Hi Folks,
I have a ClusterXL setup with 2 nodes, both SunFireV210's running Solaris10 with R65. Both nodes are running perfectly with no problems, however they both show a constantly high CPU usage, approx 70%-80% at all times (in SmartView Monitor).

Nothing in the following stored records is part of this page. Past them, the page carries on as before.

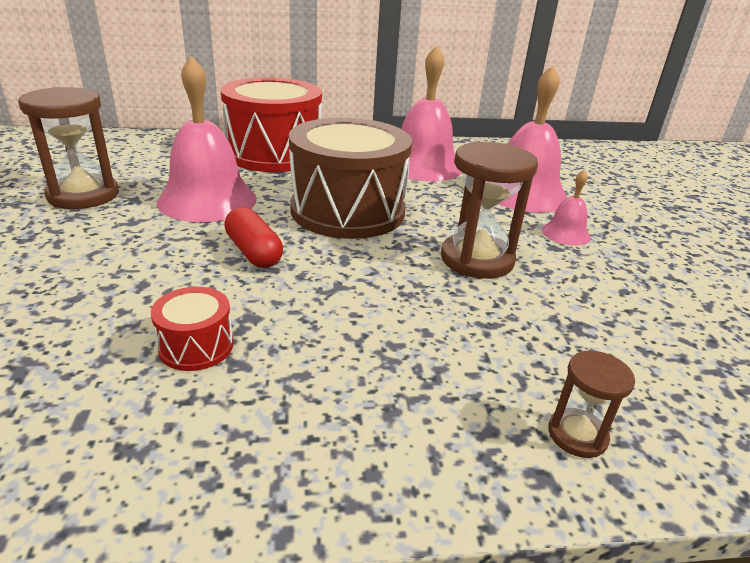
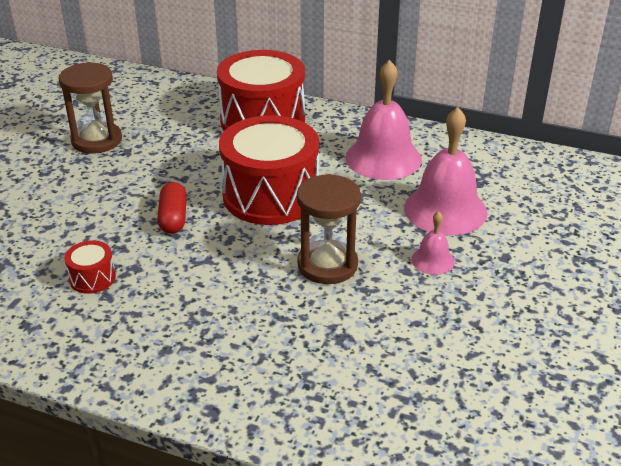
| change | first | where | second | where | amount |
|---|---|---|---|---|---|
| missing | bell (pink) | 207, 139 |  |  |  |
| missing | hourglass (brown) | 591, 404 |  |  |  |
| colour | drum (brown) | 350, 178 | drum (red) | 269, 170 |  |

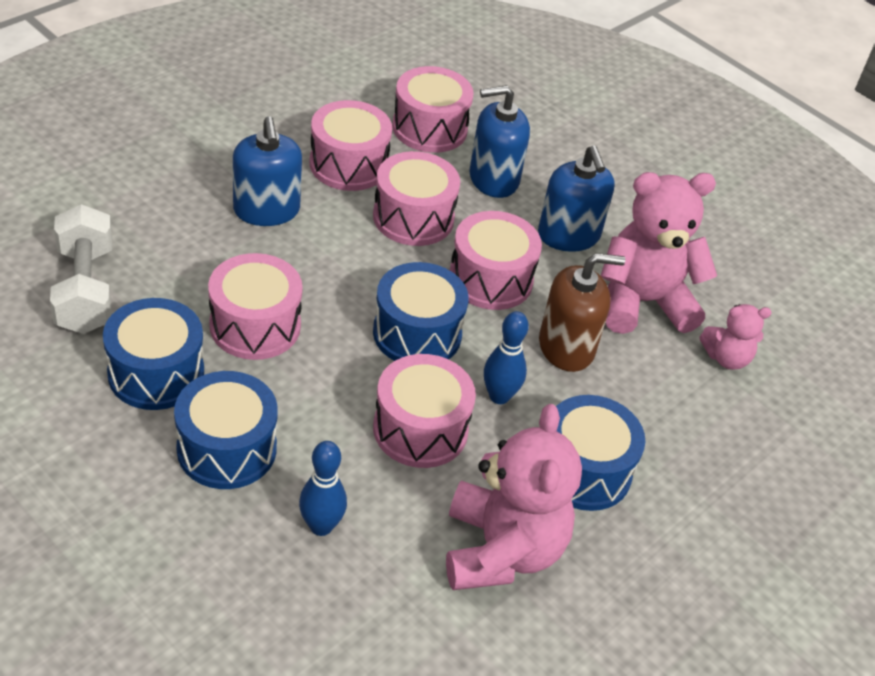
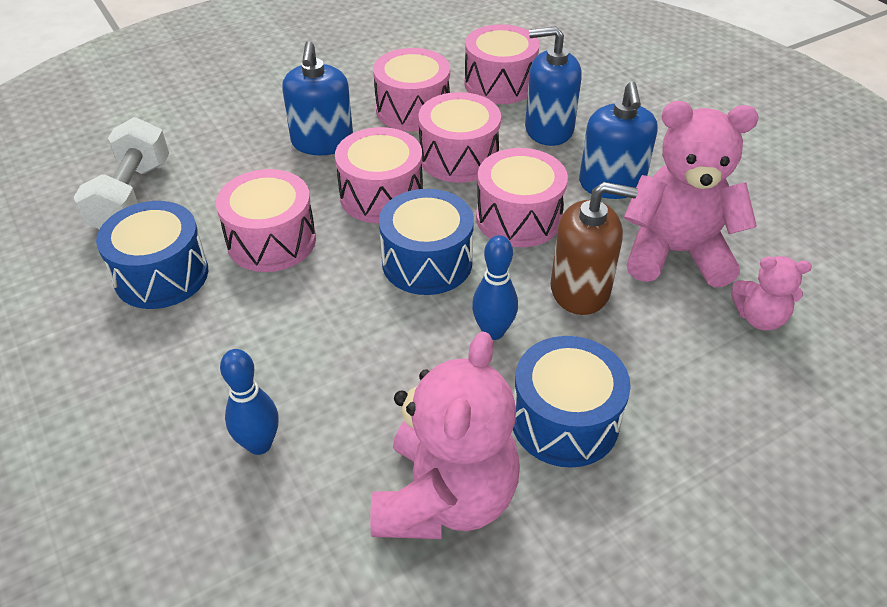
| change | first | where | second | where | amount |
|---|---|---|---|---|---|
| missing | drum (blue) | 226, 430 |  |  |  |
| relocated | drum (pink) | 424, 411 |  | 379, 175 |  |

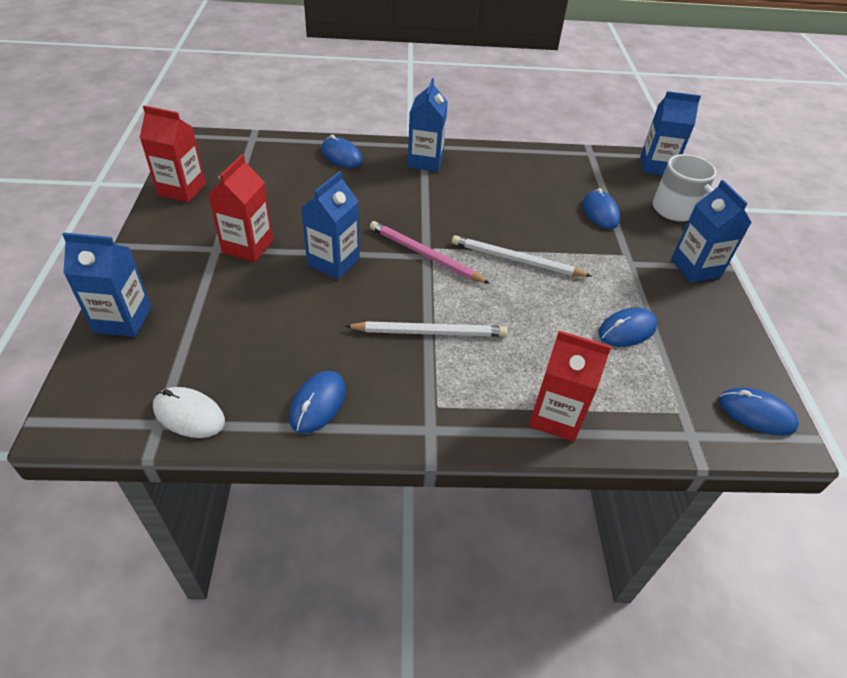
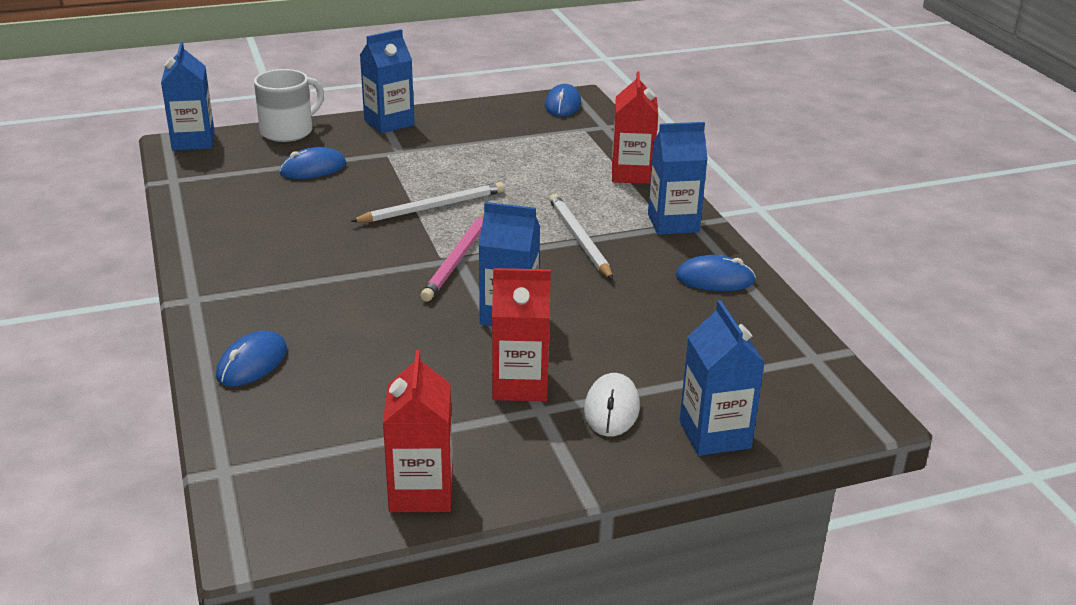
| change | first | where | second | where | amount |
|---|---|---|---|---|---|
| missing | mouse (blue) | 628, 327 |  |  |  |
| relocated | mouse (white) | 189, 412 |  | 612, 405 |  |
| relocated | carton (blue) | 427, 125 |  | 678, 178 |  |
| spun | pencil (white) | 521, 256 |  | 427, 202 | 120 degrees counterclockwise |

I have ran a prstat on the nodes and got the following results:
Code:
#prstat
PID USERNAME SIZE RSS STATE PRI NICE TIME CPU PROCESS/NLWP
622 root 63M 47M run 59 0 3:11:35 3.1% fw/3
574 root 98M 84M sleep 59 0 1:35:48 1.3% cpd/4
23830 root 19M 8656K run 52 0 0:00:00 0.6% fgate/1
23587 root 8456K 4632K sleep 59 0 0:00:00 0.4% sshd/1
684 root 15M 9168K sleep 59 0 0:21:29 0.3% dtls/1
275 root 2288K 832K sleep 59 0 0:13:36 0.2% in.routed/1
23869 root 3240K 2800K cpu0 59 0 0:00:00 0.1% prstat/1
As far as I can see there is no adverse CPU usage from any process however my load averages do seem high:
Code:
load average: 1.88, 1.87, 1.89
Also a vmstat 3, looks like this:
Code:
# vmstat 3
kthr memory page disk faults cpu
r b w swap free re mf pi po fr de sr s0 -- -- -- in sy cs us sy id
1 0 0 2562480 548144 1184 4596 1 295 295 0 0 22 0 0 0 1439 14086 616 35 52 13
2 0 0 2554920 535784 955 5467 0 508 508 0 0 31 0 0 0 526 17325 674 43 40 17
0 0 0 2556176 537040 948 5470 0 505 505 0 0 30 0 0 0 519 17097 663 45 40 15
1 0 0 2555048 534608 945 5362 0 252 252 0 0 26 0 0 0 482 16041 628 45 39 16
Nothing here looks out of the ordinary but I can't seem to trace what is using the CPU (and the V210's are fairly meaty machines).
That being said a ps -A gives
Code:
PID TTY TIME CMD
0 ? 0:10 sched
1 ? 0:01 init
2 ? 0:00 pageout
3 ? 9:25 fsflush
7 ? 0:11 svc.star
9 ? 0:16 svc.conf
376 ? 0:02 syslogd
312 ? 0:00 cron
31 ? 0:00 fwboot
275 ? 13:37 in.route
316 ? 0:00 rpcbind
186 ? 0:59 nscd
329 console 0:00 sh
166 ? 0:00 sysevent
320 ? 0:00 sac
181 ? 0:00 kcfd
368 ? 0:00 sshd
323 ? 0:00 ttymon
341 ? 0:00 automoun
326 ? 0:09 inetd
23232 pts/1 0:00 ps
179 ? 1:57 picld
342 ? 0:01 automoun
394 ? 0:00 fwboot
338 ? 0:01 utmpd
371 ? 0:09 fmd
5217 ? 0:00 in.dhcpd
386 ? 0:01 sendmail
23185 ? 0:00 fgate
392 ? 0:18 sendmail
13429 ? 0:01 fwssd
542 ? 0:00 cprid
515 ? 0:00 cprid_wd
13430 ? 0:01 fwssd
23587 ? 0:00 sshd
770 ? 0:55 rtm
622 ? 191:53 fw
562 ? 1:08 cpwd
574 ? 95:56 cpd
620 ? 1:26 cphamcse
23230 ? 0:00 sh
678 ? 6:54 vpn
23231 ? 0:00 arp
733 ? 4:54 fgate
683 ? 2:19 dtps
684 ? 21:31 dtls
23784 pts/1 0:00 sh
23782 ? 0:00 sshd There do seem to be some high CPU times there, but prstat says things like fw is only using 3% of the CPU. What am i missing?
Any help in sorting out this rouge CPU usage would be appreciated, i'm the first to admit i'm not a solaris expert!
Also for reference we have an identical V210 with Sol10/R62 in a non-clustered setup at another site that has 1% CPU usage, which is why I find these 2 at 80% odd. It's also why I have posted here in the clustering section as I feel this may have something to do with it!